== YOUR INSTRUCTIONS ==
Reproduce every line of the data below without changing anything.

== ENTRIES PROVIDED ==

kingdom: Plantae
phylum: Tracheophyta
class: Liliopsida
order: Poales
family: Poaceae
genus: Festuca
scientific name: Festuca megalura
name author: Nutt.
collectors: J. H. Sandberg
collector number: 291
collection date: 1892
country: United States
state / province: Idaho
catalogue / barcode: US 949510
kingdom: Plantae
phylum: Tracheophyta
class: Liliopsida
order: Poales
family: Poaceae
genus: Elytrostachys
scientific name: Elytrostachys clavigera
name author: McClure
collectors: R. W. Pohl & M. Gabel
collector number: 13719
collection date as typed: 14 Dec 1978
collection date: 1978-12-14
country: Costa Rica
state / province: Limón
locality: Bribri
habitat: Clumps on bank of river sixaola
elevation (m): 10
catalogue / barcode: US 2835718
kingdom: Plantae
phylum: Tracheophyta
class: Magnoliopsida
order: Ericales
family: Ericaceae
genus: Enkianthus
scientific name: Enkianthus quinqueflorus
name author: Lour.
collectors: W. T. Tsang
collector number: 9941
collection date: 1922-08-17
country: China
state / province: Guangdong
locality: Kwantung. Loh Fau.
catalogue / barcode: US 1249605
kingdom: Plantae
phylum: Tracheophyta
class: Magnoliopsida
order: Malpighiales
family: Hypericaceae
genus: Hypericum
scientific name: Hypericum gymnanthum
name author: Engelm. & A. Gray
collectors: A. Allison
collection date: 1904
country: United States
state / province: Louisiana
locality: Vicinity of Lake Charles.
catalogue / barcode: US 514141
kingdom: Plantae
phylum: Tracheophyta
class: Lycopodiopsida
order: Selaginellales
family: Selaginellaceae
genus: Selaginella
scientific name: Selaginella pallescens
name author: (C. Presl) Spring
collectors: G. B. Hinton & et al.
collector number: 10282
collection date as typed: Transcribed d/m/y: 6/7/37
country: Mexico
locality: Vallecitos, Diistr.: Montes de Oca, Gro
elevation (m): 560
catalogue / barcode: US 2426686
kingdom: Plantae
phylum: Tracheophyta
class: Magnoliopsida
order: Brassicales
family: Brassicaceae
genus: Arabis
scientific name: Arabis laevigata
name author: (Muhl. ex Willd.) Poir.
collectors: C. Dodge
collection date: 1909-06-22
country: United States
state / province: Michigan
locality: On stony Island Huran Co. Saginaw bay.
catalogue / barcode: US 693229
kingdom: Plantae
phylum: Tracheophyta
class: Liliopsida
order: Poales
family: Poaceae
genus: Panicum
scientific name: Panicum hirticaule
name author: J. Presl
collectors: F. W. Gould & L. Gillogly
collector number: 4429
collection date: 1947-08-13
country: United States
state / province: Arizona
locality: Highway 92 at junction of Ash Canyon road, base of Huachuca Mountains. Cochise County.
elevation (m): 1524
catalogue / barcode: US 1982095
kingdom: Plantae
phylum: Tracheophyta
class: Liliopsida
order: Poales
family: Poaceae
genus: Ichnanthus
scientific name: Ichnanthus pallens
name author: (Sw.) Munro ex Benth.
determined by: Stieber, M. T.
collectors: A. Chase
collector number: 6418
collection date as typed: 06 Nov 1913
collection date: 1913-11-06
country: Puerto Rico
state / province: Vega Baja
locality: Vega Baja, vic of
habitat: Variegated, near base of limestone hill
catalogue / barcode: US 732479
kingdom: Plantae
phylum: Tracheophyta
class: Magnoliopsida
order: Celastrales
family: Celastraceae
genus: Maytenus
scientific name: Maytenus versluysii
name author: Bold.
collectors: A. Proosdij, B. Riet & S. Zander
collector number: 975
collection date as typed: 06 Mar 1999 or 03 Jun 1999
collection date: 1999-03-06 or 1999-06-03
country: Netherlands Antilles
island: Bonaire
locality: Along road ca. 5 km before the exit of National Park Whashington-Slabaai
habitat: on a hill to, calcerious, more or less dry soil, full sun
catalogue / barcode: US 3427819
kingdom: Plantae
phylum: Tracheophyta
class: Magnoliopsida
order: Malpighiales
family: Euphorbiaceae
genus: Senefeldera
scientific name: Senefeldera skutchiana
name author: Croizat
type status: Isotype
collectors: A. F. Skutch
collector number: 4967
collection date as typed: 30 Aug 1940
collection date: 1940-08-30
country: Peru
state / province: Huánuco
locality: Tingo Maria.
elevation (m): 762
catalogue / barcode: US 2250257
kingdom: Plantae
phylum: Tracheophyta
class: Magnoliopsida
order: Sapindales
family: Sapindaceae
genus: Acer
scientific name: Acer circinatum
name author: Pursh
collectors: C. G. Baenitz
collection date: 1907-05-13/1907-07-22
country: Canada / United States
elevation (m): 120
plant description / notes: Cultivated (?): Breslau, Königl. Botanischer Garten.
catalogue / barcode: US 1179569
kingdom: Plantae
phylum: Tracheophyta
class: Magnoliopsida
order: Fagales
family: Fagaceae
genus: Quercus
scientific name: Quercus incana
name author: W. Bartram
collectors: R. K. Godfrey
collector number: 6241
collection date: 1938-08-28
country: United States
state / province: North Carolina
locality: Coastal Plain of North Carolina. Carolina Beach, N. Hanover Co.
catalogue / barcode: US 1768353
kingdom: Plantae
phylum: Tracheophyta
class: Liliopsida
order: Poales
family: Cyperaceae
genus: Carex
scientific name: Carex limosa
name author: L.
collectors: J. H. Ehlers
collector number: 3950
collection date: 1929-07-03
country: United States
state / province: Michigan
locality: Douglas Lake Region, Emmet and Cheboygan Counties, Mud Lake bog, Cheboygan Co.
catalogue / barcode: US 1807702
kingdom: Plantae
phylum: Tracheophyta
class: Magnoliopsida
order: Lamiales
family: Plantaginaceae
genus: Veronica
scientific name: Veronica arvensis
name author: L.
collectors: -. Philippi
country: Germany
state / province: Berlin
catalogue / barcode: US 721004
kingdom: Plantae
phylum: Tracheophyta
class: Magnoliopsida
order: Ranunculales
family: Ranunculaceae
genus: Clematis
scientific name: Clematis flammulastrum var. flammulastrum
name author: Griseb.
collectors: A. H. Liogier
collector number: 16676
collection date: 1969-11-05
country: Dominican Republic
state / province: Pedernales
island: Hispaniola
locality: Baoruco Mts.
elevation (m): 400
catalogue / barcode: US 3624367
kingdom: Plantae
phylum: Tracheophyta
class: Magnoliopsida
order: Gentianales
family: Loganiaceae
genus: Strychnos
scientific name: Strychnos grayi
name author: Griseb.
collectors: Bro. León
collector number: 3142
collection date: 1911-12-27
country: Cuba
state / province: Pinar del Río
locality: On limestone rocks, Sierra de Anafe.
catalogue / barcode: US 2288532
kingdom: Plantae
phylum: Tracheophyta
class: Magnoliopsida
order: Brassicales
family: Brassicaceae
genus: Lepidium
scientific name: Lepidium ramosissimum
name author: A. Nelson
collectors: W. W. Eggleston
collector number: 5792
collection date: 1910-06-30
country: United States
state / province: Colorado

== FINISHED ANSWER ==
kingdom: Plantae
phylum: Tracheophyta
class: Liliopsida
order: Poales
family: Poaceae
genus: Festuca
scientific name: Festuca megalura
name author: Nutt.
collectors: J. H. Sandberg
collector number: 291
collection date: 1892
country: United States
state / province: Idaho
catalogue / barcode: US 949510
kingdom: Plantae
phylum: Tracheophyta
class: Liliopsida
order: Poales
family: Poaceae
genus: Elytrostachys
scientific name: Elytrostachys clavigera
name author: McClure
collectors: R. W. Pohl & M. Gabel
collector number: 13719
collection date as typed: 14 Dec 1978
collection date: 1978-12-14
country: Costa Rica
state / province: Limón
locality: Bribri
habitat: Clumps on bank of river sixaola
elevation (m): 10
catalogue / barcode: US 2835718
kingdom: Plantae
phylum: Tracheophyta
class: Magnoliopsida
order: Ericales
family: Ericaceae
genus: Enkianthus
scientific name: Enkianthus quinqueflorus
name author: Lour.
collectors: W. T. Tsang
collector number: 9941
collection date: 1922-08-17
country: China
state / province: Guangdong
locality: Kwantung. Loh Fau.
catalogue / barcode: US 1249605
kingdom: Plantae
phylum: Tracheophyta
class: Magnoliopsida
order: Malpighiales
family: Hypericaceae
genus: Hypericum
scientific name: Hypericum gymnanthum
name author: Engelm. & A. Gray
collectors: A. Allison
collection date: 1904
country: United States
state / province: Louisiana
locality: Vicinity of Lake Charles.
catalogue / barcode: US 514141
kingdom: Plantae
phylum: Tracheophyta
class: Lycopodiopsida
order: Selaginellales
family: Selaginellaceae
genus: Selaginella
scientific name: Selaginella pallescens
name author: (C. Presl) Spring
collectors: G. B. Hinton & et al.
collector number: 10282
collection date as typed: Transcribed d/m/y: 6/7/37
country: Mexico
locality: Vallecitos, Diistr.: Montes de Oca, Gro
elevation (m): 560
catalogue / barcode: US 2426686
kingdom: Plantae
phylum: Tracheophyta
class: Magnoliopsida
order: Brassicales
family: Brassicaceae
genus: Arabis
scientific name: Arabis laevigata
name author: (Muhl. ex Willd.) Poir.
collectors: C. Dodge
collection date: 1909-06-22
country: United States
state / province: Michigan
locality: On stony Island Huran Co. Saginaw bay.
catalogue / barcode: US 693229
kingdom: Plantae
phylum: Tracheophyta
class: Liliopsida
order: Poales
family: Poaceae
genus: Panicum
scientific name: Panicum hirticaule
name author: J. Presl
collectors: F. W. Gould & L. Gillogly
collector number: 4429
collection date: 1947-08-13
country: United States
state / province: Arizona
locality: Highway 92 at junction of Ash Canyon road, base of Huachuca Mountains. Cochise County.
elevation (m): 1524
catalogue / barcode: US 1982095
kingdom: Plantae
phylum: Tracheophyta
class: Liliopsida
order: Poales
family: Poaceae
genus: Ichnanthus
scientific name: Ichnanthus pallens
name author: (Sw.) Munro ex Benth.
determined by: Stieber, M. T.
collectors: A. Chase
collector number: 6418
collection date as typed: 06 Nov 1913
collection date: 1913-11-06
country: Puerto Rico
state / province: Vega Baja
locality: Vega Baja, vic of
habitat: Variegated, near base of limestone hill
catalogue / barcode: US 732479
kingdom: Plantae
phylum: Tracheophyta
class: Magnoliopsida
order: Celastrales
family: Celastraceae
genus: Maytenus
scientific name: Maytenus versluysii
name author: Bold.
collectors: A. Proosdij, B. Riet & S. Zander
collector number: 975
collection date as typed: 06 Mar 1999 or 03 Jun 1999
collection date: 1999-03-06 or 1999-06-03
country: Netherlands Antilles
island: Bonaire
locality: Along road ca. 5 km before the exit of National Park Whashington-Slabaai
habitat: on a hill to, calcerious, more or less dry soil, full sun
catalogue / barcode: US 3427819
kingdom: Plantae
phylum: Tracheophyta
class: Magnoliopsida
order: Malpighiales
family: Euphorbiaceae
genus: Senefeldera
scientific name: Senefeldera skutchiana
name author: Croizat
type status: Isotype
collectors: A. F. Skutch
collector number: 4967
collection date as typed: 30 Aug 1940
collection date: 1940-08-30
country: Peru
state / province: Huánuco
locality: Tingo Maria.
elevation (m): 762
catalogue / barcode: US 2250257
kingdom: Plantae
phylum: Tracheophyta
class: Magnoliopsida
order: Sapindales
family: Sapindaceae
genus: Acer
scientific name: Acer circinatum
name author: Pursh
collectors: C. G. Baenitz
collection date: 1907-05-13/1907-07-22
country: Canada / United States
elevation (m): 120
plant description / notes: Cultivated (?): Breslau, Königl. Botanischer Garten.
catalogue / barcode: US 1179569
kingdom: Plantae
phylum: Tracheophyta
class: Magnoliopsida
order: Fagales
family: Fagaceae
genus: Quercus
scientific name: Quercus incana
name author: W. Bartram
collectors: R. K. Godfrey
collector number: 6241
collection date: 1938-08-28
country: United States
state / province: North Carolina
locality: Coastal Plain of North Carolina. Carolina Beach, N. Hanover Co.
catalogue / barcode: US 1768353
kingdom: Plantae
phylum: Tracheophyta
class: Liliopsida
order: Poales
family: Cyperaceae
genus: Carex
scientific name: Carex limosa
name author: L.
collectors: J. H. Ehlers
collector number: 3950
collection date: 1929-07-03
country: United States
state / province: Michigan
locality: Douglas Lake Region, Emmet and Cheboygan Counties, Mud Lake bog, Cheboygan Co.
catalogue / barcode: US 1807702
kingdom: Plantae
phylum: Tracheophyta
class: Magnoliopsida
order: Lamiales
family: Plantaginaceae
genus: Veronica
scientific name: Veronica arvensis
name author: L.
collectors: -. Philippi
country: Germany
state / province: Berlin
catalogue / barcode: US 721004
kingdom: Plantae
phylum: Tracheophyta
class: Magnoliopsida
order: Ranunculales
family: Ranunculaceae
genus: Clematis
scientific name: Clematis flammulastrum var. flammulastrum
name author: Griseb.
collectors: A. H. Liogier
collector number: 16676
collection date: 1969-11-05
country: Dominican Republic
state / province: Pedernales
island: Hispaniola
locality: Baoruco Mts.
elevation (m): 400
catalogue / barcode: US 3624367
kingdom: Plantae
phylum: Tracheophyta
class: Magnoliopsida
order: Gentianales
family: Loganiaceae
genus: Strychnos
scientific name: Strychnos grayi
name author: Griseb.
collectors: Bro. León
collector number: 3142
collection date: 1911-12-27
country: Cuba
state / province: Pinar del Río
locality: On limestone rocks, Sierra de Anafe.
catalogue / barcode: US 2288532
kingdom: Plantae
phylum: Tracheophyta
class: Magnoliopsida
order: Brassicales
family: Brassicaceae
genus: Lepidium
scientific name: Lepidium ramosissimum
name author: A. Nelson
collectors: W. W. Eggleston
collector number: 5792
collection date: 1910-06-30
country: United States
state / province: Colorado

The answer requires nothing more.